2 Haziran 2018 Cumartesi

KUR'AN'DA KIRAAT FARKLILIKLARI
(18. YAZI)
ÖRNEK 103 :
Zümer suresi
"insanın başına bir sıkıntı gelince, Rabbine yönelerek O'na yalvarır. 
Sonra Allah kendisinden ona bir rahmet verince, önceden yalvarmış olduğunu unutur.
Allah yolundan saptırmak için O'na eşler koşar,,,, 8. âyetinde bulunan
 "liyudille" "saptırmak için" kelimesini, Ebu Amir "liyadille" "saptığı, sapıttığı  için" olarak okumuştur.
 ÖRNEK 104:
 Nahl suresi
"Allah, evlerinizi sizin için bir huzur ve sükun yeri yaptı ve sizin için davar derilerinden gerek göç gününüzde, gerekse konaklama gününüzde,,,"
80. âyetinde bulunan "yevme za'niküm" "göç  gününüzde" kelimesini, Nâfi "yevme zaâniküm" "göç günlerinizde"
 olarak okumuştur.
 ÖRNEK 105 :
Nahl suresi
"Sizin yanınızdaki (dünya malı) tükenir, Allah katındakiler ise bakidir.

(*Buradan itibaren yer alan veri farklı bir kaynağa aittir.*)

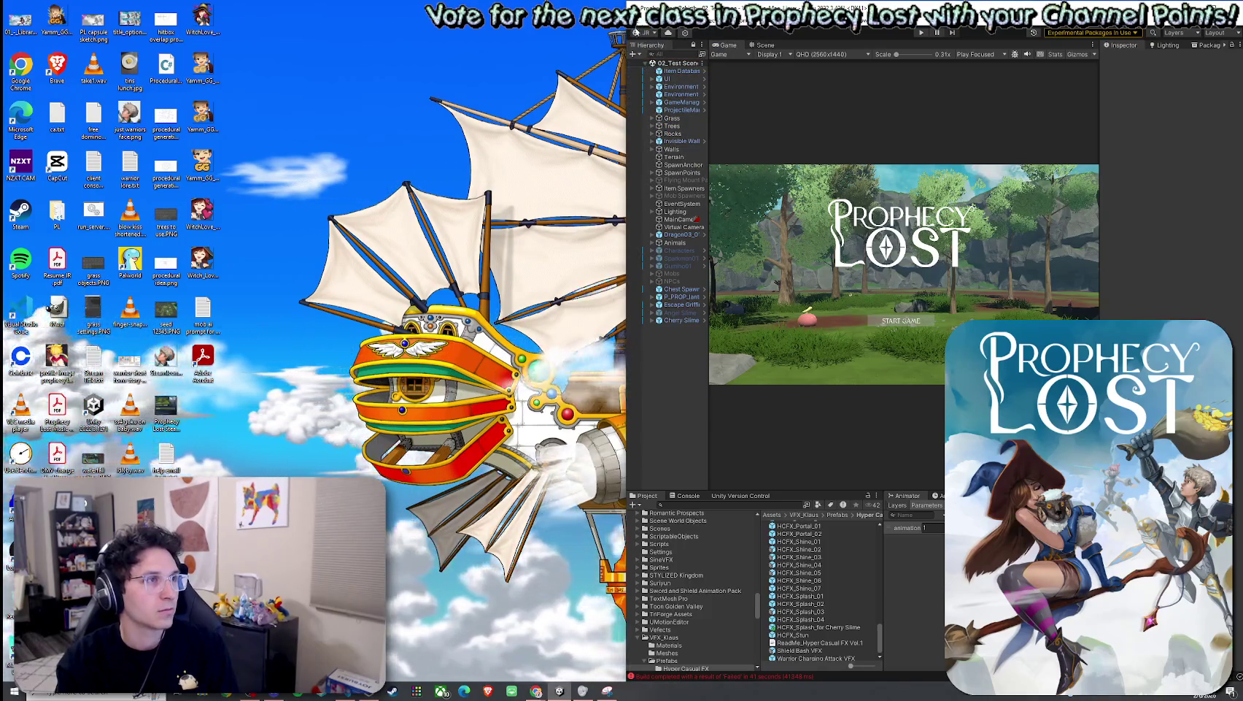
Step: Build And Run again so the standalone game launches, and start a game session in the editor
{"action": "left_click", "coordinate": [636, 21]}
{"action": "left_click", "coordinate": [679, 157]}
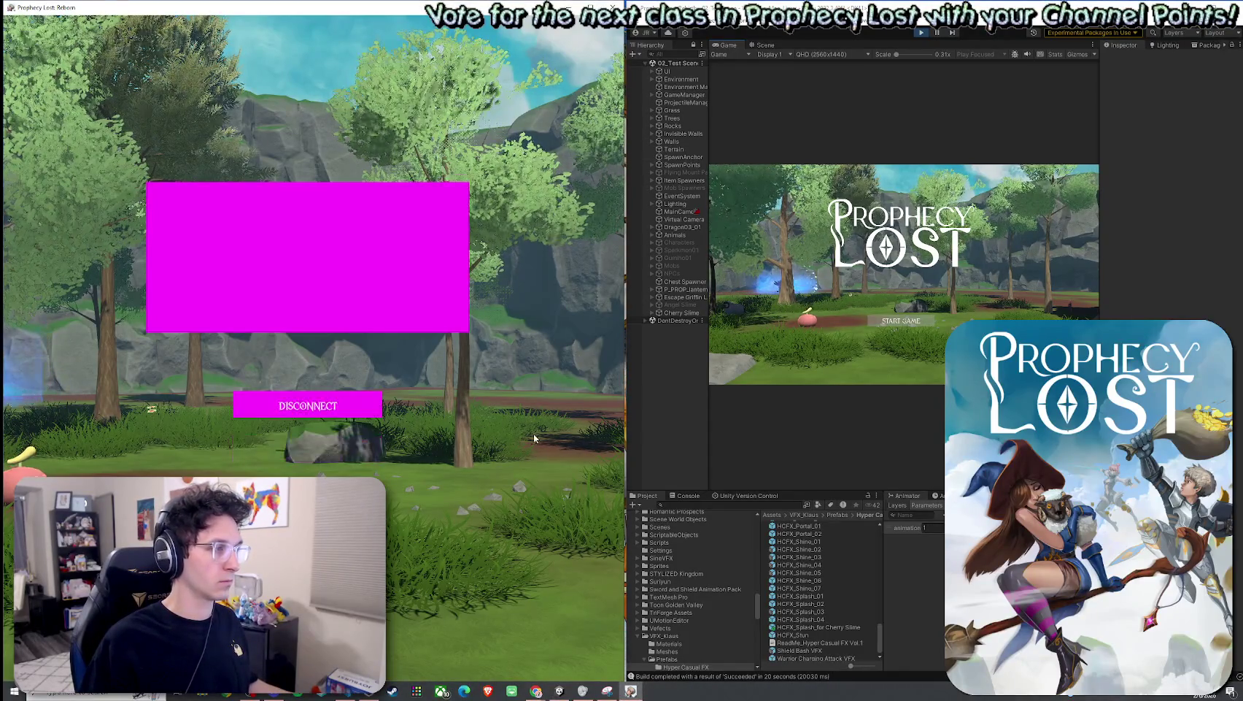
{"action": "left_click", "coordinate": [895, 323]}
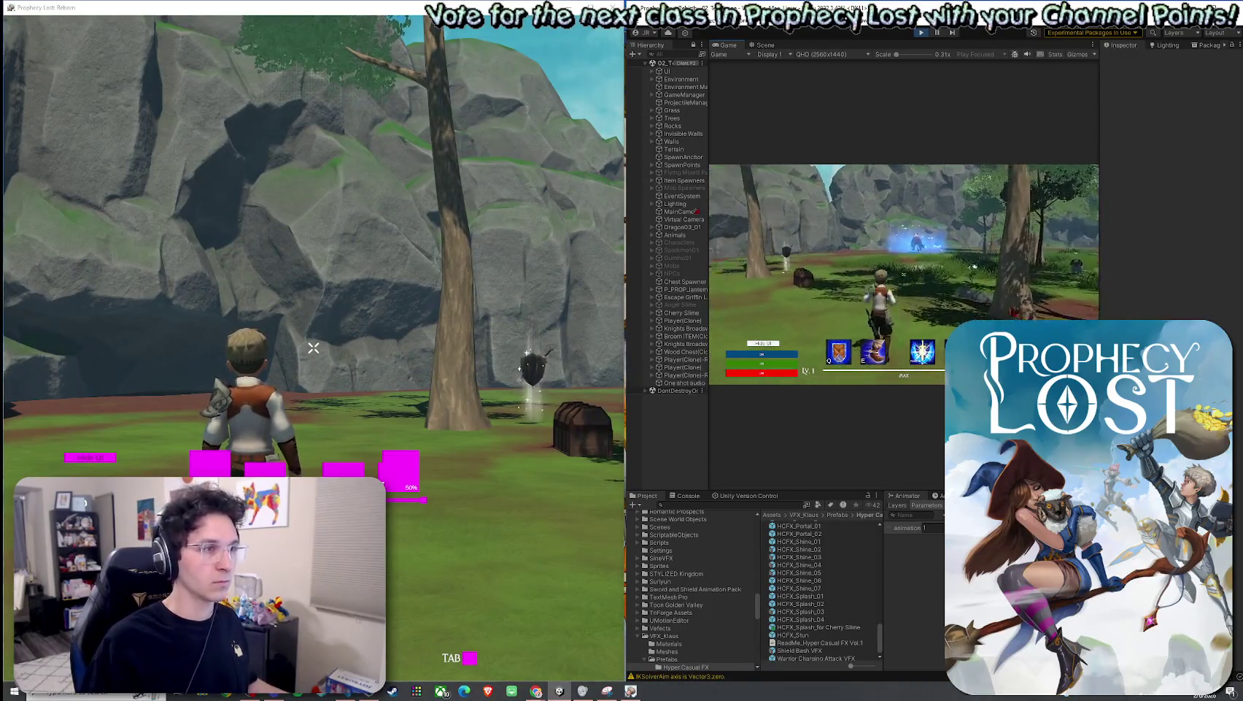
Step: Run the editor character through the forest, toggling the inventory, and slash at the nearby slime
{"action": "key", "text": "w"}
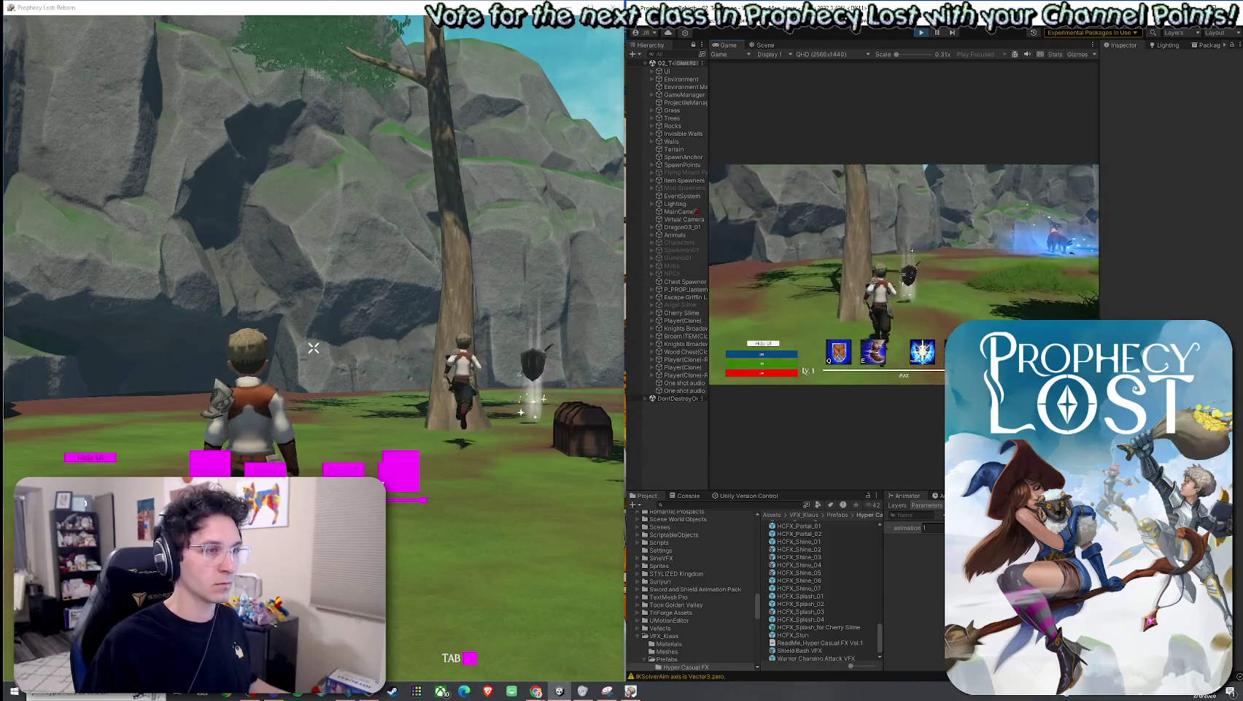
{"action": "key", "text": "Tab"}
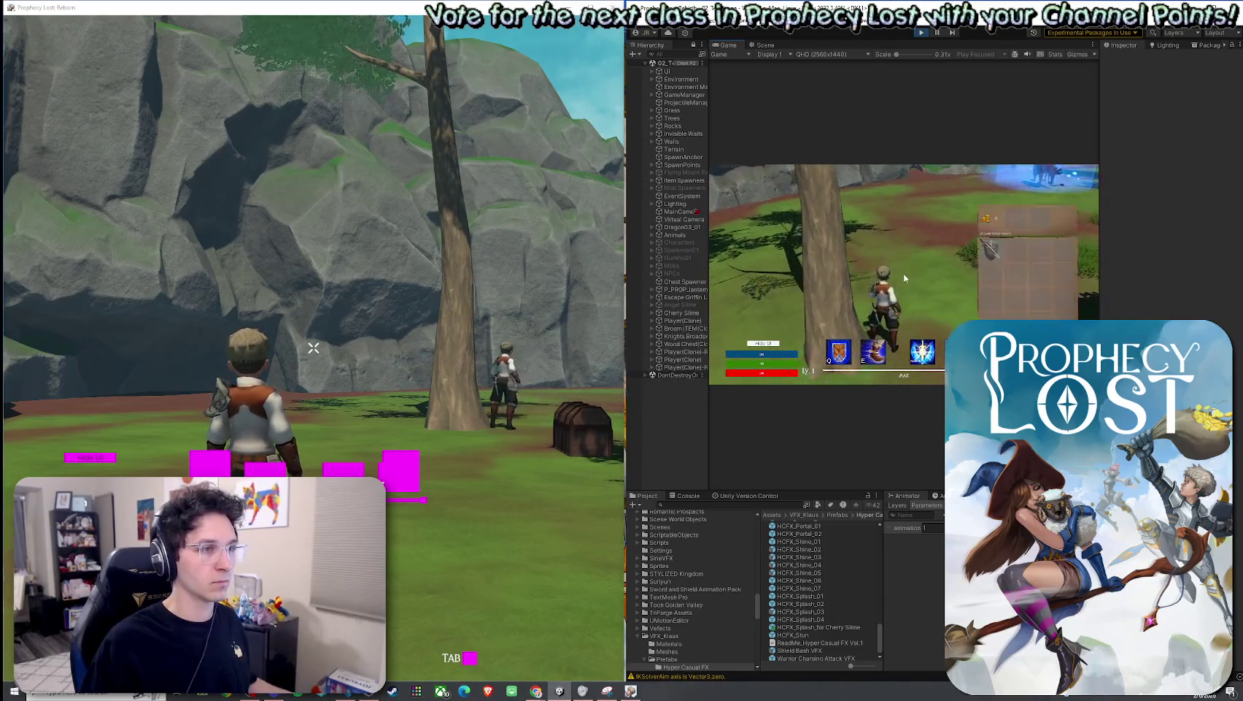
{"action": "key", "text": "Tab"}
{"action": "key", "text": "w"}
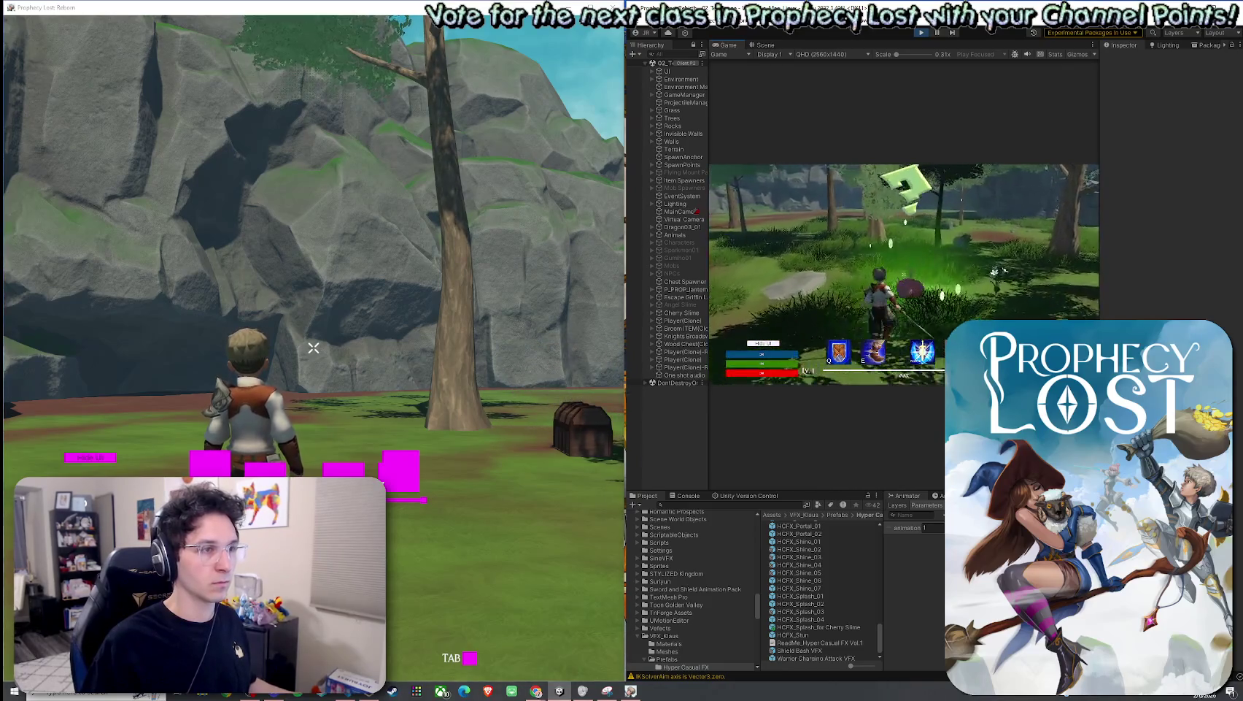
{"action": "left_click", "coordinate": [904, 274]}
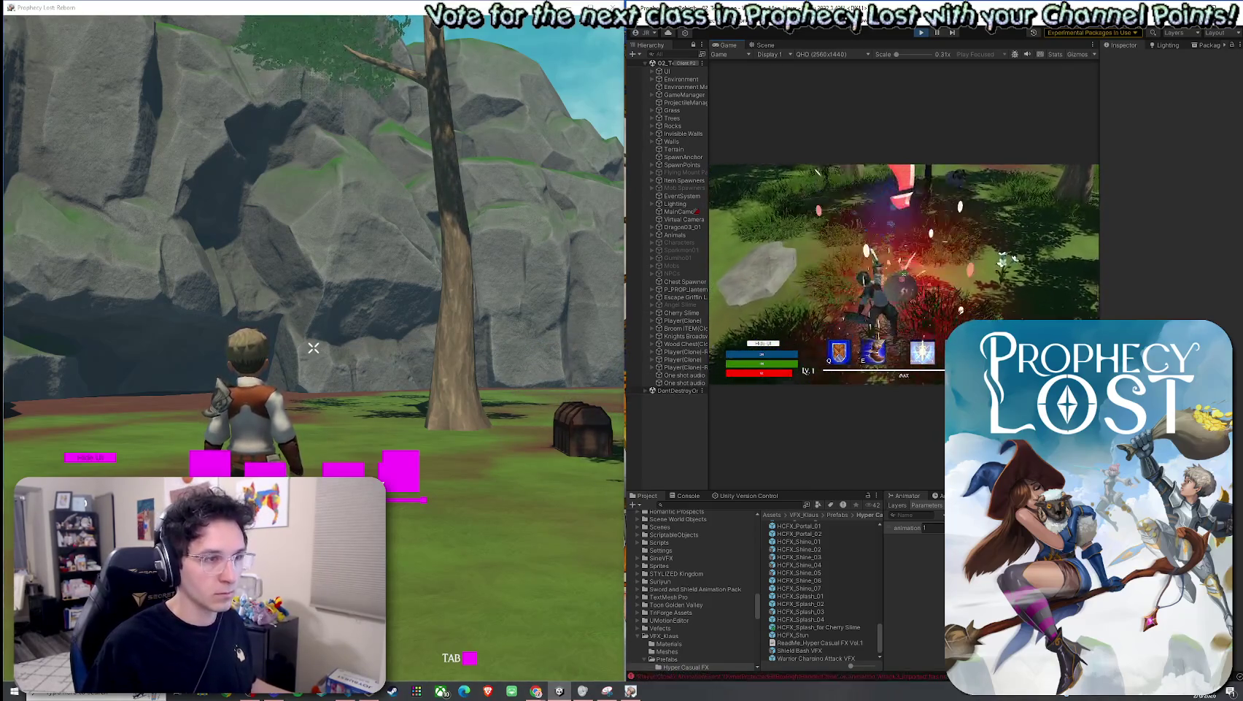
{"action": "key", "text": "w"}
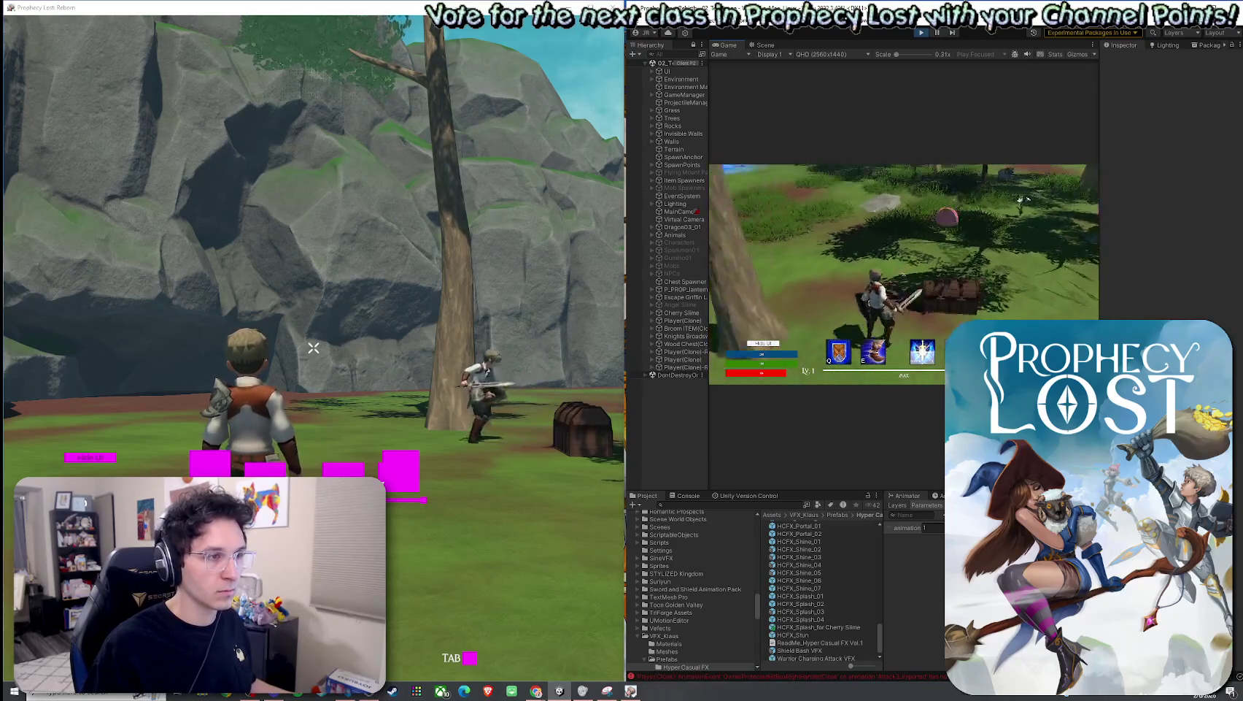
{"action": "key", "text": "w"}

Elbette sabırlı davrananlara yapmakta olduklarının en güzeliyle mükafatlarını vereceğiz
96. âyetinde bulunan "velenecziyennellezine" "mükafatlarını vereceğiz"  kelimesini, Nâfi "veleyecziyennellezine" (Allah) mükafatlarını verecektir" olarak okumuştur.
 ÖRNEK 106 :
Yine Nahl suresi 97. âyetinde bulunan  "velenecziyennehüm" "mükafatlarını vereceğiz" kelimesini,
Nâfi "veleyecziyennehüm" ( Allah) mükafatlarını verecektir" olarak  okumuştur.
 ÖRNEK 107:
 İsra suresi
"Bütün bu sayılanların kötü olanları, Rabb'inin  indinde kötüdür,  sevimsizdir"
38. âyetinde "seyyiuhu"  "kötü olanları" kelimesini,
 Nâfi "seyyieten" "Bütün bu sayılanların hepsi kötüdür"
"Seyyieten" "kötüdür" olarak okumuştur.
Bu kıraate göre ayet şöyle oluyor.
" Bütün bu sayılanların hepsi Rabbinin  yanında kötüdür, sevimsizdir.
ÖRNEK 108:
 İsra suresi
"De ki: Eğer söyledikleri gibi Allah ile birlikte başka ilahlar bulunsaydı,,,," 42. âyetinde bulunan "kemé yekulune" kelimesini, Nâfi "kemé tekulune" (Ey Müşrikler!) söylediğiniz gibi" olarak okumuştur.
 ÖRNEK 109:
Şura süresi
"O,  kullarının tevbesini kabul eden, kötülüklerini bağışlayan ve yaptıklarınızı bilendir" 25. âyetinde bulunan
"veye'lemu mé tef'alun" "yaptıklarınızı bilendir" kelimesin,
Nâfi "veye'lemu mé yef'alun" yaptıklarını bilendir" olarak okumuştur.
 ÖRNEK 110:
Şara suresi
"Dilerse O,  rüzgarı durdurur da  denizin üstünde  kalakalırlar,,,," 33.  âyetinde bulunan "riha" "rüzgarı" kelimesini, Nâfi "riyâha" "rüzgarları" yani çoğul olarak olmuştur.
 ÖRNEK 111:
 Zuhruf suresi
"O,  size yeri beşik kılmış 10. âyetinde bulunan "mehden" "beşik" kelimesini, Nâfi "mihéden" "beşikler"  olarak olmuştur.
"Yani her biriniz için bir  beşik,,,"
 ÖRNEK 112:
Zuhruf suresi
" Allah, şimdilik  sen onlardan yüz çevir ve size selam olsun de. Yakında bilecekler! buyurduğu 89. âyetinde bulunan "ye'melune"  "bilecekler" kelimesini, Nâfi "te'lemune" bileceksiniz"olarak okumuştur.
 ÖRNEK 113:
 Yunus suresi
"De ki: Ortak koştuklarınızdan hakka iletecek olan var mı?
De ki:  Sadece Allah hakka iletir.
 Öyle ise hakka ileten mi uyumaya daha layıktır,  yoksa hidayet verilmedikçe kendi kendine doğru yolu bulamayan mı?
 35. âyetinde  bulunan "lé yehiddi" "Kendisine  hidayet verilmedikçe kendi kendine doğruyu bulamayan" kelimesini,
Kisai  "lé yuhde" "Kendisine hidayet  verilmedikçe başkasına hidayet veremeyen mi? olarak okumuştur.